◆ Activity: Can you write out the records from the line with "Reading right to" up to and including the line with "True or false: BaselEEE", leaving the pictures out?

◆ Records to process:
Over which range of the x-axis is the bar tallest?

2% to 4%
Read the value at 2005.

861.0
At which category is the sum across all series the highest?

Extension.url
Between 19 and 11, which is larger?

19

==

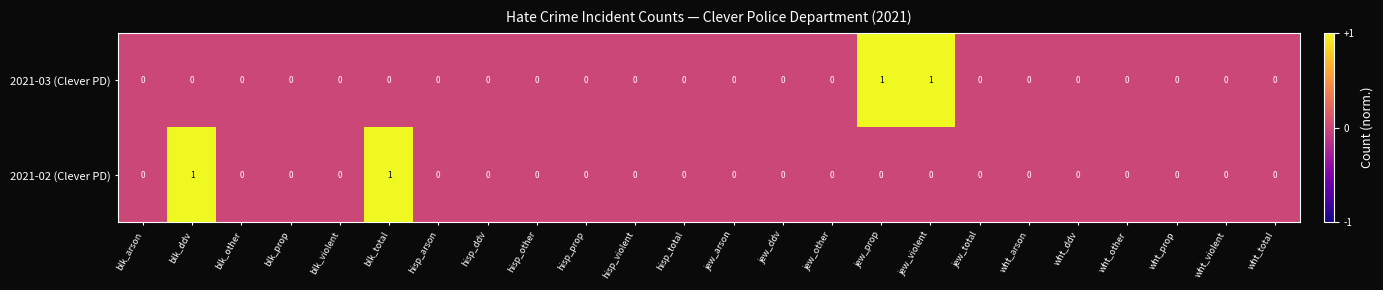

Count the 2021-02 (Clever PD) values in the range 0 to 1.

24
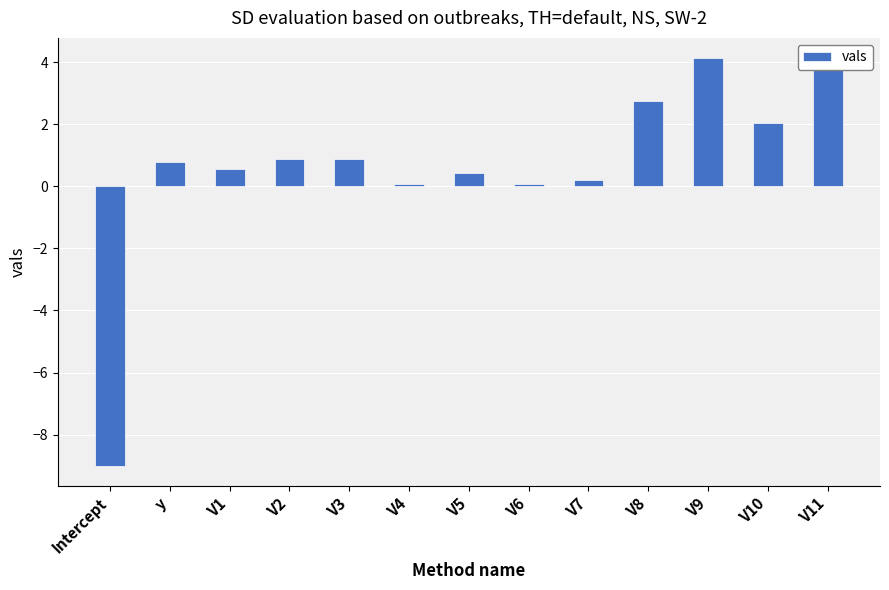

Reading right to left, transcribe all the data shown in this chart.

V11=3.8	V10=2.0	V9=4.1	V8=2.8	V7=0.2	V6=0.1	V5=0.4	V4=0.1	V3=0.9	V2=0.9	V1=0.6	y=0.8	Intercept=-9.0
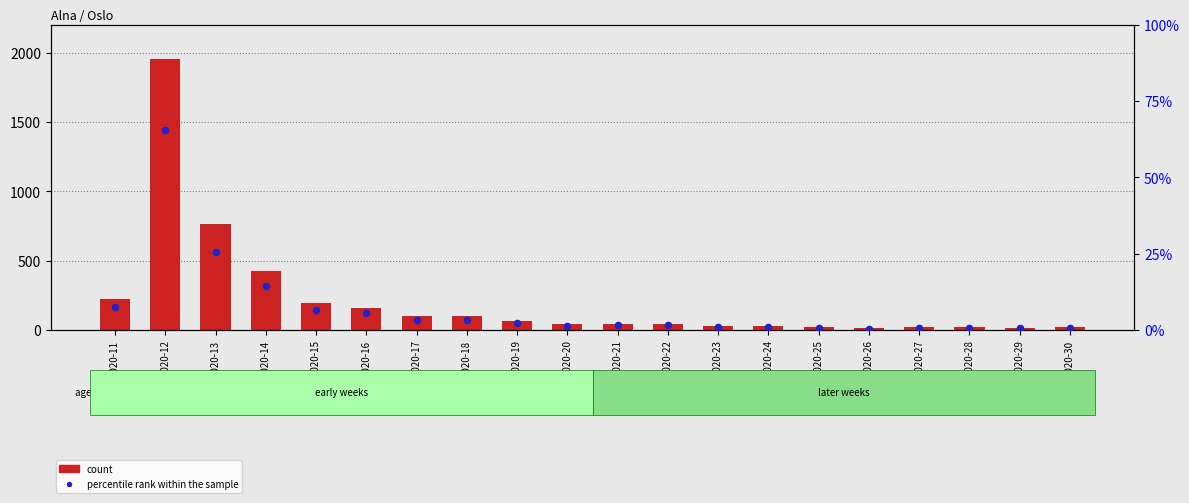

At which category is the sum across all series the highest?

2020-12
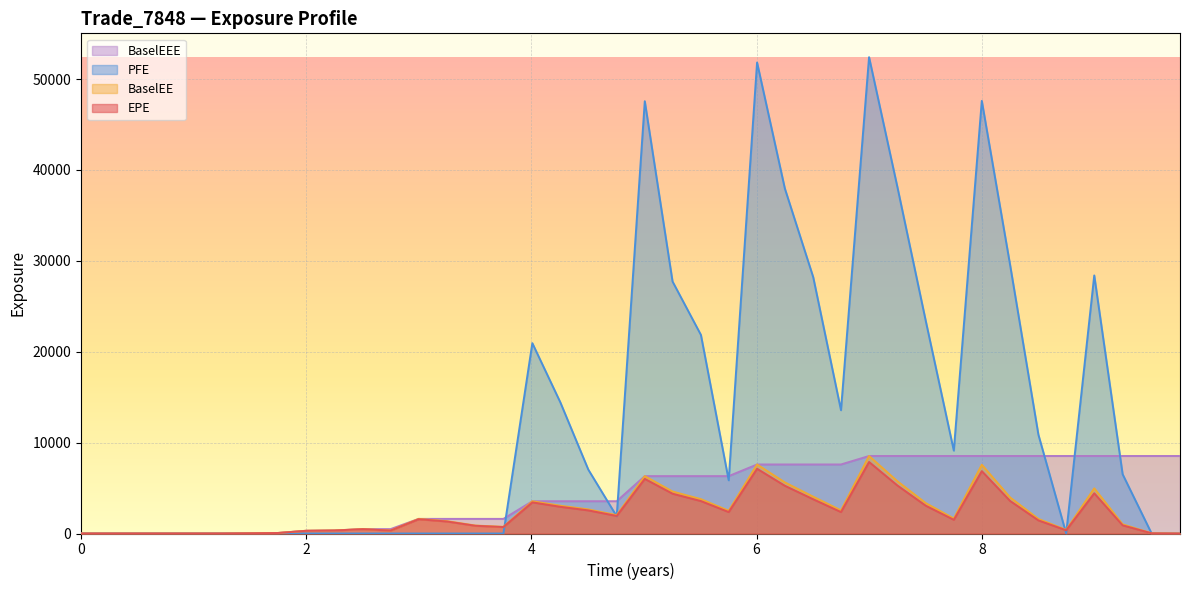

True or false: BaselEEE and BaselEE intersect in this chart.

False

==

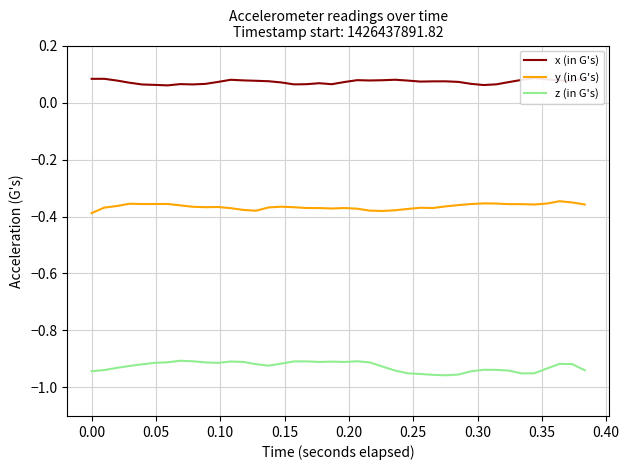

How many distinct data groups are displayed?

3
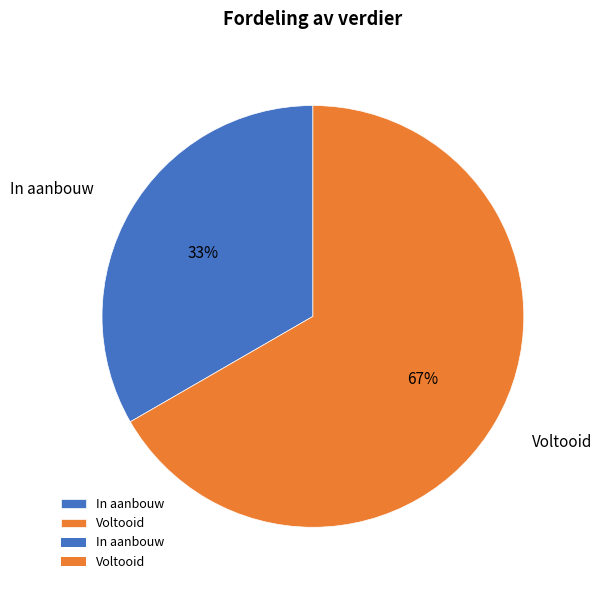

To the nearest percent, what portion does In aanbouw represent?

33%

◆ Result of the task:
Reading right to left, transcribe all the data shown in this chart.

V11=3.8	V10=2.0	V9=4.1	V8=2.8	V7=0.2	V6=0.1	V5=0.4	V4=0.1	V3=0.9	V2=0.9	V1=0.6	y=0.8	Intercept=-9.0

At which category is the sum across all series the highest?

2020-12

True or false: BaselEEE and BaselEE intersect in this chart.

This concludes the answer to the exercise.